PROVIDED ENTRIES section start

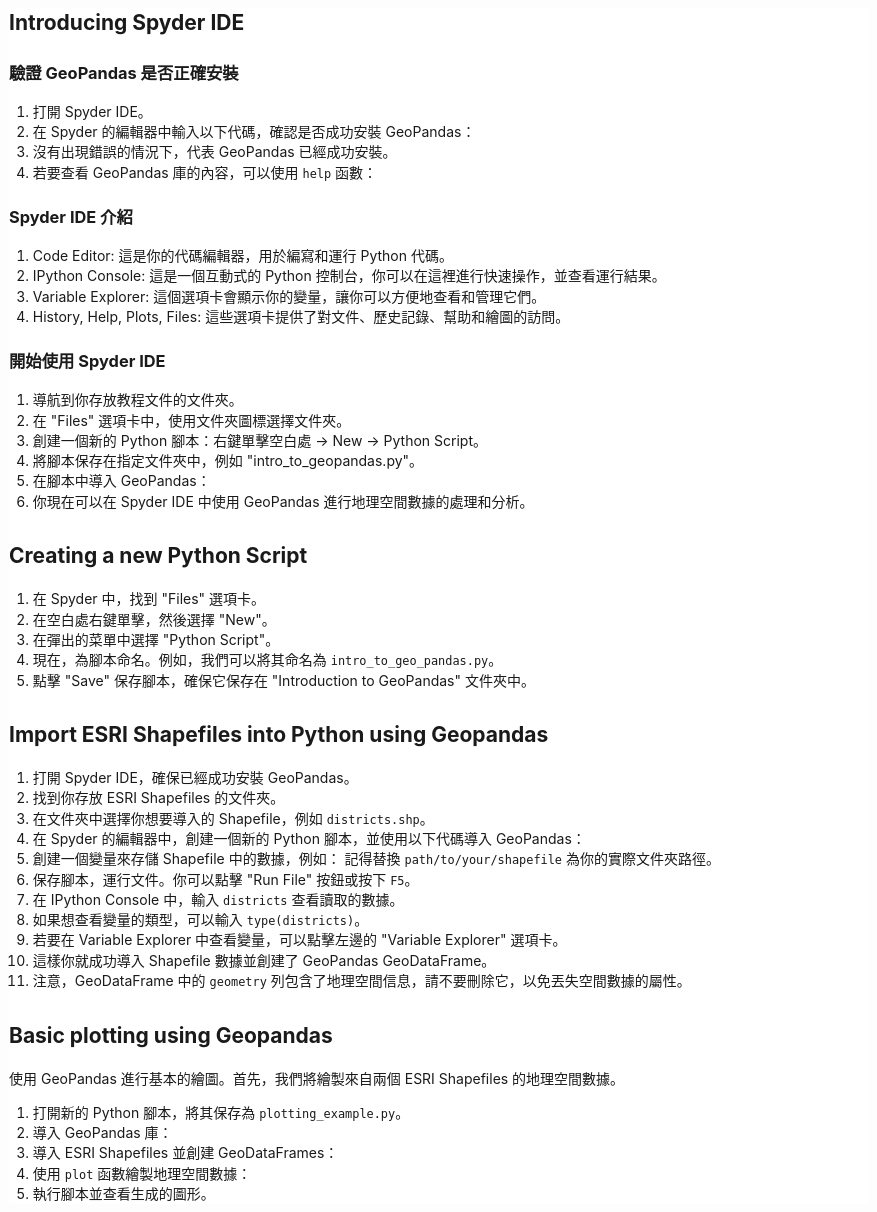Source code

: ## Introducing Spyder IDE
### 驗證 GeoPandas 是否正確安裝
1. 打開 Spyder IDE。
2. 在 Spyder 的編輯器中輸入以下代碼，確認是否成功安裝 GeoPandas：
3. 沒有出現錯誤的情況下，代表 GeoPandas 已經成功安裝。
4. 若要查看 GeoPandas 庫的內容，可以使用 `help` 函數：

### Spyder IDE 介紹
1. Code Editor: 這是你的代碼編輯器，用於編寫和運行 Python 代碼。
2. IPython Console: 這是一個互動式的 Python 控制台，你可以在這裡進行快速操作，並查看運行結果。
3. Variable Explorer: 這個選項卡會顯示你的變量，讓你可以方便地查看和管理它們。
4. History, Help, Plots, Files: 這些選項卡提供了對文件、歷史記錄、幫助和繪圖的訪問。

### 開始使用 Spyder IDE
1. 導航到你存放教程文件的文件夾。
2. 在 "Files" 選項卡中，使用文件夾圖標選擇文件夾。
3. 創建一個新的 Python 腳本：右鍵單擊空白處 -> New -> Python Script。
4. 將腳本保存在指定文件夾中，例如 "intro_to_geopandas.py"。
5. 在腳本中導入 GeoPandas：
6. 你現在可以在 Spyder IDE 中使用 GeoPandas 進行地理空間數據的處理和分析。
## Creating a new Python Script 
1. 在 Spyder 中，找到 "Files" 選項卡。
2. 在空白處右鍵單擊，然後選擇 "New"。
3. 在彈出的菜單中選擇 "Python Script"。
4. 現在，為腳本命名。例如，我們可以將其命名為 `intro_to_geo_pandas.py`。
5. 點擊 "Save" 保存腳本，確保它保存在 "Introduction to GeoPandas" 文件夾中。

## Import ESRI Shapefiles into Python using Geopandas
1. 打開 Spyder IDE，確保已經成功安裝 GeoPandas。
2. 找到你存放 ESRI Shapefiles 的文件夾。
3. 在文件夾中選擇你想要導入的 Shapefile，例如 `districts.shp`。
4. 在 Spyder 的編輯器中，創建一個新的 Python 腳本，並使用以下代碼導入 GeoPandas：
5. 創建一個變量來存儲 Shapefile 中的數據，例如：
   記得替換 `path/to/your/shapefile` 為你的實際文件夾路徑。
6. 保存腳本，運行文件。你可以點擊 "Run File" 按鈕或按下 `F5`。
7. 在 IPython Console 中，輸入 `districts` 查看讀取的數據。
8. 如果想查看變量的類型，可以輸入 `type(districts)`。
9. 若要在 Variable Explorer 中查看變量，可以點擊左邊的 "Variable Explorer" 選項卡。
10. 這樣你就成功導入 Shapefile 數據並創建了 GeoPandas GeoDataFrame。
11. 注意，GeoDataFrame 中的 `geometry` 列包含了地理空間信息，請不要刪除它，以免丟失空間數據的屬性。
## Basic plotting using Geopandas
使用 GeoPandas 進行基本的繪圖。首先，我們將繪製來自兩個 ESRI Shapefiles 的地理空間數據。
1. 打開新的 Python 腳本，將其保存為 `plotting_example.py`。
2. 導入 GeoPandas 庫：
3. 導入 ESRI Shapefiles 並創建 GeoDataFrames：
4. 使用 `plot` 函數繪製地理空間數據：
5. 執行腳本並查看生成的圖形。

PROVIDED ENTRIES section end

— WHAT THE TASK REQUIRES —
Word for word, restate all of the material, omitting the images.

— ANSWER TO THIS PROBLEM —
Source code

: ## Introducing Spyder IDE
### 驗證 GeoPandas 是否正確安裝
1. 打開 Spyder IDE。
2. 在 Spyder 的編輯器中輸入以下代碼，確認是否成功安裝 GeoPandas：
3. 沒有出現錯誤的情況下，代表 GeoPandas 已經成功安裝。
4. 若要查看 GeoPandas 庫的內容，可以使用 `help` 函數：

### Spyder IDE 介紹
1. Code Editor: 這是你的代碼編輯器，用於編寫和運行 Python 代碼。
2. IPython Console: 這是一個互動式的 Python 控制台，你可以在這裡進行快速操作，並查看運行結果。
3. Variable Explorer: 這個選項卡會顯示你的變量，讓你可以方便地查看和管理它們。
4. History, Help, Plots, Files: 這些選項卡提供了對文件、歷史記錄、幫助和繪圖的訪問。

### 開始使用 Spyder IDE
1. 導航到你存放教程文件的文件夾。
2. 在 "Files" 選項卡中，使用文件夾圖標選擇文件夾。
3. 創建一個新的 Python 腳本：右鍵單擊空白處 -> New -> Python Script。
4. 將腳本保存在指定文件夾中，例如 "intro_to_geopandas.py"。
5. 在腳本中導入 GeoPandas：
6. 你現在可以在 Spyder IDE 中使用 GeoPandas 進行地理空間數據的處理和分析。
## Creating a new Python Script 
1. 在 Spyder 中，找到 "Files" 選項卡。
2. 在空白處右鍵單擊，然後選擇 "New"。
3. 在彈出的菜單中選擇 "Python Script"。
4. 現在，為腳本命名。例如，我們可以將其命名為 `intro_to_geo_pandas.py`。
5. 點擊 "Save" 保存腳本，確保它保存在 "Introduction to GeoPandas" 文件夾中。

## Import ESRI Shapefiles into Python using Geopandas
1. 打開 Spyder IDE，確保已經成功安裝 GeoPandas。
2. 找到你存放 ESRI Shapefiles 的文件夾。
3. 在文件夾中選擇你想要導入的 Shapefile，例如 `districts.shp`。
4. 在 Spyder 的編輯器中，創建一個新的 Python 腳本，並使用以下代碼導入 GeoPandas：
5. 創建一個變量來存儲 Shapefile 中的數據，例如：
   記得替換 `path/to/your/shapefile` 為你的實際文件夾路徑。
6. 保存腳本，運行文件。你可以點擊 "Run File" 按鈕或按下 `F5`。
7. 在 IPython Console 中，輸入 `districts` 查看讀取的數據。
8. 如果想查看變量的類型，可以輸入 `type(districts)`。
9. 若要在 Variable Explorer 中查看變量，可以點擊左邊的 "Variable Explorer" 選項卡。
10. 這樣你就成功導入 Shapefile 數據並創建了 GeoPandas GeoDataFrame。
11. 注意，GeoDataFrame 中的 `geometry` 列包含了地理空間信息，請不要刪除它，以免丟失空間數據的屬性。
## Basic plotting using Geopandas
使用 GeoPandas 進行基本的繪圖。首先，我們將繪製來自兩個 ESRI Shapefiles 的地理空間數據。
1. 打開新的 Python 腳本，將其保存為 `plotting_example.py`。
2. 導入 GeoPandas 庫：
3. 導入 ESRI Shapefiles 並創建 GeoDataFrames：
4. 使用 `plot` 函數繪製地理空間數據：
5. 執行腳本並查看生成的圖形。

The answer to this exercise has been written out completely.